Romania: How to avoid the antitrust traps

Romania: How to avoid the antitrust traps

Vilau I AssociatesRomanian competition law prohibits anti-competitive agreements and practices and the abuse of dominant market positions

Trademark licensing was first acknowledged in the 1998 Trademark Law; neither the 1967 Trademark Law nor Law 879/1879 contained provisions on licensing.

The existing Trademark Law – as republished in 2010 – allows a rights holder (licensor) to authorise third parties (licensees) to use its trademark in a specific territory on an exclusive or non-exclusive basis, for all or part of the goods or services for which the trademark is registered.

Licensees are required by law to:

  • use the licensed trademark for permitted goods and services, allowing licensees to indicate that they are the manufacturers or distributors of those products or services; and
  • add the term ‘under licence’ to the mark affixed on the licensed goods or services.

According to the Trademark Law, a licensor may enforce its rights against a licensee that breaches a licensing agreement in respect of:

  • its duration;
  • the form of the trademark;
  • the nature of the goods or services for which the licence has been granted;
  • the territory in which the trademark may be used; or
  • the quality of the goods or services for which the licence has been granted.

The above are the most likely causes of conflict between licensors and licensees, but the list is not exhaustive.

Unless otherwise provided in the licensing agreement, licensees cannot initiate infringement proceedings without the rights holder’s consent, except in the case of exclusive licensees, which must first notify the rights holder. If the rights holder fails to respond following notification within the time limit specified by the licensee, then the licensee can initiate proceedings. However, should a licensor initiate infringement proceedings against third parties, licensees may intervene in the proceedings should they wish to obtain damages incurred following an infringement.

Licensing agreements are recorded with the Romanian Patent and Trademark Office (RPTO) and can be enforced against third parties following publication in the Official Gazette. However, the law provides that failure to register a licence with the RPTO does not affect:

  • the validity of the licence;
  • the possibility to intervene and claim damages in infringement proceedings initiated against third parties by the licensor; or
  • evidence of genuine use by the rights holder in cancellation for non-use proceedings or proceedings in which the rights holder is required to provide evidence regarding use of its trademarks.

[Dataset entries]

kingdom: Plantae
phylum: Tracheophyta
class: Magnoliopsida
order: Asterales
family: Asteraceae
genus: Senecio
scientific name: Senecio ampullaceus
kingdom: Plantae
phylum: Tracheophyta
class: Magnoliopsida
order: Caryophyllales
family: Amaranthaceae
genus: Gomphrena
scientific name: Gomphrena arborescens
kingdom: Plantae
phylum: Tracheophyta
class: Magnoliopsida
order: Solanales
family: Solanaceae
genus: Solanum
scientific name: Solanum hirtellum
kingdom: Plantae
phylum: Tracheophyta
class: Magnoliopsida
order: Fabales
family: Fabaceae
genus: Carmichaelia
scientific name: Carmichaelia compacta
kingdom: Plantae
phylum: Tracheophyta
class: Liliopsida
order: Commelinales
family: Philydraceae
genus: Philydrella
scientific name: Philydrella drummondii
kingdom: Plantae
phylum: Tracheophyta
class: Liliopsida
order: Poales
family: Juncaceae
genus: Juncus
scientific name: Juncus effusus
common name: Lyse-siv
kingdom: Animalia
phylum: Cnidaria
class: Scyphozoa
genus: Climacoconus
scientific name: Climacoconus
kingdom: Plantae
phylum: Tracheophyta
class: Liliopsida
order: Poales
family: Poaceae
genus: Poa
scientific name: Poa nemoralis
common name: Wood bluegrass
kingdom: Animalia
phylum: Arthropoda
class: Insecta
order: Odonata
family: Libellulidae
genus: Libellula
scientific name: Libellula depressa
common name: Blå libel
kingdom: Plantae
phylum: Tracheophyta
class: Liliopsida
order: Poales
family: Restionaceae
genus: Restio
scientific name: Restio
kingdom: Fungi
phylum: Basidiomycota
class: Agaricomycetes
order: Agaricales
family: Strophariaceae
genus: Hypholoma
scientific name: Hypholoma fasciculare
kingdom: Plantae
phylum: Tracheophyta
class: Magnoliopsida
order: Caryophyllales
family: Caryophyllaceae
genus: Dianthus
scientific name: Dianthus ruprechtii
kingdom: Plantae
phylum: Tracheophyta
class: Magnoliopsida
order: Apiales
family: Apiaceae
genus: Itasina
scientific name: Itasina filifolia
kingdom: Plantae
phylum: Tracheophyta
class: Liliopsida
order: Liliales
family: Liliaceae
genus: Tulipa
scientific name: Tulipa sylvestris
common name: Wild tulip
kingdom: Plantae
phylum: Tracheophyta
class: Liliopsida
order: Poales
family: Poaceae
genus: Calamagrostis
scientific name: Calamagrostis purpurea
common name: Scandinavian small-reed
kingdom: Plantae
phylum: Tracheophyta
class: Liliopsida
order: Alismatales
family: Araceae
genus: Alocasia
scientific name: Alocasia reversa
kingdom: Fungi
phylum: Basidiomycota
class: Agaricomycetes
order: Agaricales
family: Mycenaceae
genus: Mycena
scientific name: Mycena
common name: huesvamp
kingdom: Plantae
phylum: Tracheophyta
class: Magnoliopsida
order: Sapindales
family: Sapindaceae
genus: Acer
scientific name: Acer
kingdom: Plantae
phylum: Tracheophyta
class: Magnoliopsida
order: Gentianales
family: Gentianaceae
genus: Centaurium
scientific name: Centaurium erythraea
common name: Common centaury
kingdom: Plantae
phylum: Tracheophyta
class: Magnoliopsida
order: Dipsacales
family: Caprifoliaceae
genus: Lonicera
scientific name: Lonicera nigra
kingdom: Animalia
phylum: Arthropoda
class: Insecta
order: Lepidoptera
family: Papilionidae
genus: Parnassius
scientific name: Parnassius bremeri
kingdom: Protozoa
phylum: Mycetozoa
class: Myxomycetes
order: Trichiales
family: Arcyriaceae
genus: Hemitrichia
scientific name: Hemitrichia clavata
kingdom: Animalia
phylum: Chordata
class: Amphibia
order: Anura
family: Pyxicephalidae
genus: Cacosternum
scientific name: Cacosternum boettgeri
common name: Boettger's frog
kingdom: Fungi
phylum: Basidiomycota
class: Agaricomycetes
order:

→ **SET PROBLEM**
Extend the article on trademark licensing and antitrust in Romania above, picking up right after its final sentence.

→ **REPLY**
The agreement should specifically define ‘active’ and ‘passive’ sales and not restrict internet sales

Registration

Registration of a trademark licence with the RPTO usually takes between three and six months to be published and is subject to an official fee of €100 for each trademark, irrespective of whether there is a licensing agreement for each trademark or one agreement with multiple trademarks.

There are no special filing requirements to register a trademark licence with the RPTO, except for an executed original of the licensing agreement and power of attorney granted to the trademark attorney. Neither document requires legalisation.

Practitioners are advised to file only a licence form with the RPTO – it is customary to conclude an appendix to the licensing agreement with a one-page document consisting the de minimis details of the parties and the trademark(s) licensed – in order to maintain the confidentiality of the terms and conditions of the agreement.

Checklist

In addition to the standard clauses regarding the duration, trademark, royalties, goods and services for which the licence is granted and territory, the following questions should be considered when drafting and negotiating a licensing agreement:

  • Is the licence exclusive or non-exclusive?
  • Is the licence total or partial?
  • Will the licensor still be able to compete in the licensed territory?
  • Will the licensee be allowed to sub-license?
  • Will the licensee be able to file for an identical trademark in the licensed territory?
  • Will the licensor be liable for any trademark infringement proceedings against the licensee?
  • Will the licensee be able to act against third parties for trademark infringements?
  • Will the licensee be required to use the licensed trademark genuinely in the territory throughout the entire duration of the agreement?
  • Will the licensor be responsible for renewing the trademark on time?
  • What happens in the event of termination of the licensing agreement?
  • What happens in case of the insolvency or bankruptcy of the licensor or licensee?

Competition laws and regulations

Trademark practitioners should give careful consideration when applying competition restrictions relating to the purchase, sale and resale of goods and services that could fall under the prohibitions set out in Article 5(1) of the Competition Law or Article 101(1) of the Treaty on the Functioning of the European Union.

Romanian competition law is harmonised with EU antitrust legislation and prohibits anti-competitive agreements and practices and the abuse of dominant market positions.

Vertical agreements containing restrictions of competition could be exempted from the above-mentioned prohibition by:

  • block exemption (under the EU Block Exemption Regulation (330/2010) and EU guidelines on vertical restraints); or
  • individual exemption (under Article 5(2) of the Competition Law and Article 101(3) of the Treaty on the Functioning of the European Union), subject to the fulfilment of the conditions set out in national and EU competition laws (national rules are similar to those provided for in EU competition legislation).

Special attention should be given to the following points when executing a licensing agreement:

  • If restrictions are imposed on the licensee regarding reselling products in the licensed territory, this could be considered a hard-core restriction that relates to market partitioning by territory or customer group. Any combination of exclusive and selective distribution systems could lead to such clauses being qualified as hard-core restrictions.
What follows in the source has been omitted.